Márcio assistia tranquilamente a um filme quando em determinado momento da trama o protagonista disse "Você pode ser o que você quiser, basta sonhar". Na mesma hora ele desligou a TV e foi dormir. Dormir porque estava exausto de ouvir essas frases de efeito que não causam efeito nenhum na vida das pessoas a não ser fazerem-nas se sentirem inúteis.
Desde pequeno que Márcio ouvia a mesma ladainha, no entanto, no meio da procissão a vida mudava a reza sem que o coitado nem percebesse e pudesse cantar junto com o coro.
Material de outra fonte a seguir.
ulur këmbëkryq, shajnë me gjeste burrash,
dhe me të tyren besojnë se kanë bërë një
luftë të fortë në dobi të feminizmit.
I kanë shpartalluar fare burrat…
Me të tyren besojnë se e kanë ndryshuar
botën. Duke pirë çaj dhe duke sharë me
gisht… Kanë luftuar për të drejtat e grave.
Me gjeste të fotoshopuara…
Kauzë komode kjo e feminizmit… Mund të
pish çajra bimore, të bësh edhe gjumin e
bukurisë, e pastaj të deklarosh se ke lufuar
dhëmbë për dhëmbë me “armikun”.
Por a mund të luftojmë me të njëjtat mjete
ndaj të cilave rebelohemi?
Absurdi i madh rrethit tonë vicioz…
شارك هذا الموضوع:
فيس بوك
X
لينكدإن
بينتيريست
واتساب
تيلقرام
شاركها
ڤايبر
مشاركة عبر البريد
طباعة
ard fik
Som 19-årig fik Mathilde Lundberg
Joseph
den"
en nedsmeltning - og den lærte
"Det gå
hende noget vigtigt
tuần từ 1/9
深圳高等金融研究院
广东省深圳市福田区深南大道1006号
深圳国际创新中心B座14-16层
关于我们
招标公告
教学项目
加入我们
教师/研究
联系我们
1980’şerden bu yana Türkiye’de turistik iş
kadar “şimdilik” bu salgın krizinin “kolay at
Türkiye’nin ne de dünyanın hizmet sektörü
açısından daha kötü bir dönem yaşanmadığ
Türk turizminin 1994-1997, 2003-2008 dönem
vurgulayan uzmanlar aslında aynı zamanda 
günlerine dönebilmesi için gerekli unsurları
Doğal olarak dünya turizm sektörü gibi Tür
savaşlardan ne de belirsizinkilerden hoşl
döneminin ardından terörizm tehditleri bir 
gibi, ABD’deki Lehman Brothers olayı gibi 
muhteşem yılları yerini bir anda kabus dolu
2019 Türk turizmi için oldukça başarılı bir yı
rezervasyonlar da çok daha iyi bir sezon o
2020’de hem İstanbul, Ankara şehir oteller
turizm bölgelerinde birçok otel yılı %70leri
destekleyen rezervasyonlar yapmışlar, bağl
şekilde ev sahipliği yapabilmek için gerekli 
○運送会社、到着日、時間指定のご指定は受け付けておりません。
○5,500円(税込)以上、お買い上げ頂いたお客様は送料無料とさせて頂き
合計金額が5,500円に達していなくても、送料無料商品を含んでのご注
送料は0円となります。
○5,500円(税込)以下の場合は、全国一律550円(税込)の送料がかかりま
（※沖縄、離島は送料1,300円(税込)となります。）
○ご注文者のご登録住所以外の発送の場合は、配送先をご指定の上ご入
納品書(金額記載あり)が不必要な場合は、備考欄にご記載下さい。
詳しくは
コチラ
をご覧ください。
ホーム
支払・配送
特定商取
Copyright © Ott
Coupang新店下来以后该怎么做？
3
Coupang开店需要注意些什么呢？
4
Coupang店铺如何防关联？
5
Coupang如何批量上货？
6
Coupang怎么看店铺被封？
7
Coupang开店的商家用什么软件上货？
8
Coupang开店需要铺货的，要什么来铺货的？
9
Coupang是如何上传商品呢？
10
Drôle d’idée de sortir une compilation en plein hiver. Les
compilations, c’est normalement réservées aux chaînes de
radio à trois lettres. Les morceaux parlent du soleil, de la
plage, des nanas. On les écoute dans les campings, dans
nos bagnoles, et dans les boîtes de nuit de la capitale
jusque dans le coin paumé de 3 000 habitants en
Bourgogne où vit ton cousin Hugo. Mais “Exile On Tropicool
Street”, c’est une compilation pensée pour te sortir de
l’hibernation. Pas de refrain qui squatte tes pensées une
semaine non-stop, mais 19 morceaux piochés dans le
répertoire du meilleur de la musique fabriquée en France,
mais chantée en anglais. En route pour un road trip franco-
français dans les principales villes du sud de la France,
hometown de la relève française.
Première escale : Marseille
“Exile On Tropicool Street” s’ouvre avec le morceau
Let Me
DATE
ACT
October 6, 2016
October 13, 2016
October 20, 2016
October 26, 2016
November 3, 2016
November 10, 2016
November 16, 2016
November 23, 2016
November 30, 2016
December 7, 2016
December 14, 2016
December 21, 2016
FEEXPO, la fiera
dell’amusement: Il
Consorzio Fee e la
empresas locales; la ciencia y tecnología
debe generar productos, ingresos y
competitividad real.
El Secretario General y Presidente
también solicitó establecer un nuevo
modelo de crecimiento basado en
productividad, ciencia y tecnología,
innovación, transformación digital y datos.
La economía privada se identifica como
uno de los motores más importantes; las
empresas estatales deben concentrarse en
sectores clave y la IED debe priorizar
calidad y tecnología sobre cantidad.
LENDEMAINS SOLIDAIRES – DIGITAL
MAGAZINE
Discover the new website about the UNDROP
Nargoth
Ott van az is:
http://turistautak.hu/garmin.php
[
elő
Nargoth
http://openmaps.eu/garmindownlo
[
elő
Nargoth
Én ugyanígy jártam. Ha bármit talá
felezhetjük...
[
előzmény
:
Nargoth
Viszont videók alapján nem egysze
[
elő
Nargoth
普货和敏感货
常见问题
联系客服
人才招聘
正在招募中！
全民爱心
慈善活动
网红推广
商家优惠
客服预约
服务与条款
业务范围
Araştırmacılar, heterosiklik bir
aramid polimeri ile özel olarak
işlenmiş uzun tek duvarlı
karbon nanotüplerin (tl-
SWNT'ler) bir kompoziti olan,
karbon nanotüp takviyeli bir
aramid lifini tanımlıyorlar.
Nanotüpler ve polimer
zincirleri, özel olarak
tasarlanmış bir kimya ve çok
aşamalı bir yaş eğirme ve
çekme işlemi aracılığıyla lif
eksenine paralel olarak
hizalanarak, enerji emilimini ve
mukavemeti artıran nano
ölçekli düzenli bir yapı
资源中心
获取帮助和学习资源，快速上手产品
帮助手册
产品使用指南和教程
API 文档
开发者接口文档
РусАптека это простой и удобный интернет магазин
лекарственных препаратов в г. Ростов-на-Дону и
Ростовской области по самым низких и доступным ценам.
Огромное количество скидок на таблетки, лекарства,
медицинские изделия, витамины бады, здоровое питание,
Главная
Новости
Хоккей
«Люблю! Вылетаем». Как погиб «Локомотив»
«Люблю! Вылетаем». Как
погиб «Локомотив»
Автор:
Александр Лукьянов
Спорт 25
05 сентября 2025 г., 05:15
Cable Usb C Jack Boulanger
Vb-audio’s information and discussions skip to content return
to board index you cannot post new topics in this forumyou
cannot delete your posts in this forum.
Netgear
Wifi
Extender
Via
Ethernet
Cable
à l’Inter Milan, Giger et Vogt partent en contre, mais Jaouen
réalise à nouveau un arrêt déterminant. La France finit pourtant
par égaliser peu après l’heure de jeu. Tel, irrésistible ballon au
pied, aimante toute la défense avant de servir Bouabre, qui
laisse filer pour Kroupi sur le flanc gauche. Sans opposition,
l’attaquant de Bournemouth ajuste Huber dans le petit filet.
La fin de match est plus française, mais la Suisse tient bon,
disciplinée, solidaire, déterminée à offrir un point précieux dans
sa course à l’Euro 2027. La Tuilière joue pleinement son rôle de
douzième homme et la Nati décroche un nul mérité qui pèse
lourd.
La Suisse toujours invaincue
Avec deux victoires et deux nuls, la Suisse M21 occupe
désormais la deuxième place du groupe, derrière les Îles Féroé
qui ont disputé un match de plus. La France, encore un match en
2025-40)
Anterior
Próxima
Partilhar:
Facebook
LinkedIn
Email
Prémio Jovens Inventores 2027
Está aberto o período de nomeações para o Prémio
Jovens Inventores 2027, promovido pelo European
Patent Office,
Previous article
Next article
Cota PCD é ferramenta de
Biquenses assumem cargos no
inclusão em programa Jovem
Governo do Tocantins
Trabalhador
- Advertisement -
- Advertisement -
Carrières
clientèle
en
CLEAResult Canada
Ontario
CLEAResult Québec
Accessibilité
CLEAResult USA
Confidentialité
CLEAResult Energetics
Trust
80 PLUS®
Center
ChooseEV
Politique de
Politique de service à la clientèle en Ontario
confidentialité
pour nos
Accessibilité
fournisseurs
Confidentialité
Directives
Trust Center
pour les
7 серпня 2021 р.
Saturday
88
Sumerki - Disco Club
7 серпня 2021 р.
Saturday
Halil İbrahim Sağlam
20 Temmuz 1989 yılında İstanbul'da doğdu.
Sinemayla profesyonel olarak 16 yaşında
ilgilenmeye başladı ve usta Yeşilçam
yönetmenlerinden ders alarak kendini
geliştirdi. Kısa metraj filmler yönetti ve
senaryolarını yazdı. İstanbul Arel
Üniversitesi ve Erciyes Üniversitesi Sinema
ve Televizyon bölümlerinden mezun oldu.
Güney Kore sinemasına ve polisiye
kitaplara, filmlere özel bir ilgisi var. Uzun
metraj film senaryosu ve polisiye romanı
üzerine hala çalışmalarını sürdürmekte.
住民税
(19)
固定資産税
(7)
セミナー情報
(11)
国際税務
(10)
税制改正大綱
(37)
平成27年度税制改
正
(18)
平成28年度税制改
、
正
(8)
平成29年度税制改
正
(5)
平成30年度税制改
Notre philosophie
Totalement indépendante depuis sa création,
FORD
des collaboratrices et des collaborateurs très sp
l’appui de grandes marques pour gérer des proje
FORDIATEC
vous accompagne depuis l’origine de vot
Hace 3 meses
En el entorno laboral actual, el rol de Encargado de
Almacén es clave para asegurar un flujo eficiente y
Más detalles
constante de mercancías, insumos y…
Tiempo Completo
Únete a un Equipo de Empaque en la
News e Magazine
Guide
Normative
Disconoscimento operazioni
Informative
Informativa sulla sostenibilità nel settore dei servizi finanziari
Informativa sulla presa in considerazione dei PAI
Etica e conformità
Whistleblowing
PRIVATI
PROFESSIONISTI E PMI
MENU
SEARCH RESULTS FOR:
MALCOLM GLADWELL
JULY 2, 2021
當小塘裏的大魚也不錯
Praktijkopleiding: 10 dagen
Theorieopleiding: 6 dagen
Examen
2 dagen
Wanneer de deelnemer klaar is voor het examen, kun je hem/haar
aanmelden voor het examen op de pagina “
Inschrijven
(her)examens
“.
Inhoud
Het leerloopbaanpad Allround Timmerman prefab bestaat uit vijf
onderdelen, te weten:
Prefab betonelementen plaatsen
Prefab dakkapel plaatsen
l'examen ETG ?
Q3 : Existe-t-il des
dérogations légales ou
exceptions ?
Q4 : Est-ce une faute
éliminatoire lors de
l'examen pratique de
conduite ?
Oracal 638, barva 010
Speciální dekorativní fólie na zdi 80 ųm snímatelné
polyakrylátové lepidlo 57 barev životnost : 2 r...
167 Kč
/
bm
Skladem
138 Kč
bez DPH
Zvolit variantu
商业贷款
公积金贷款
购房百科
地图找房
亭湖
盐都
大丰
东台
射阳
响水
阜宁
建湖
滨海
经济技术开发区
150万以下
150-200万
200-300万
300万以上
Não conseguia acompanhar as pessoas.
Márcio um dia quis ser cantor, estudou canto, aprendeu inglês pra não fazer feio na letra das músicas, porém seus amigos diziam que ele tinha uma péssima voz e era melhor desistir da ideia pelo bem da humanidade. Depois disso, Marcio quis ser alfaiate, pois adorava tentar fazer suas próprias peças de roupa e sempre que tinha algum defeito de costura em casa ele se intrometia para 'consertar'. O problema foi que seu pai não gostou nada disso e falou que ele não podia ficar fazendo costura pois "Costura não é coisa de homem!". Tempos depois, Márcio mais uma vez tentou uma carreira. Queria agora ser ator. Só que novamente falaram da falta de talento do rapaz, que acabou desistindo de novo. Quando tentou ser professor sua família quase o internou em um hospital psiquiátrico. "Como pode se pensar em viver com o salário de um professor? Não, esse pensamento é muito mesquinho pra você, meu filho", diziam os pais do garoto. E foi isso que disseram quando ele tentou ser pintor, tradutor, enfermeiro, bibliotecário, cientista...
Você pode ser o que quiser, basta sonhar.
E realmente bastava. Marcio decidiu que precisava dar um basta na vida que estava querendo ter e foi o que fez. Hoje ele vive fazendo o que ele mais sabe fazer: nada. Ele coleciona nadas.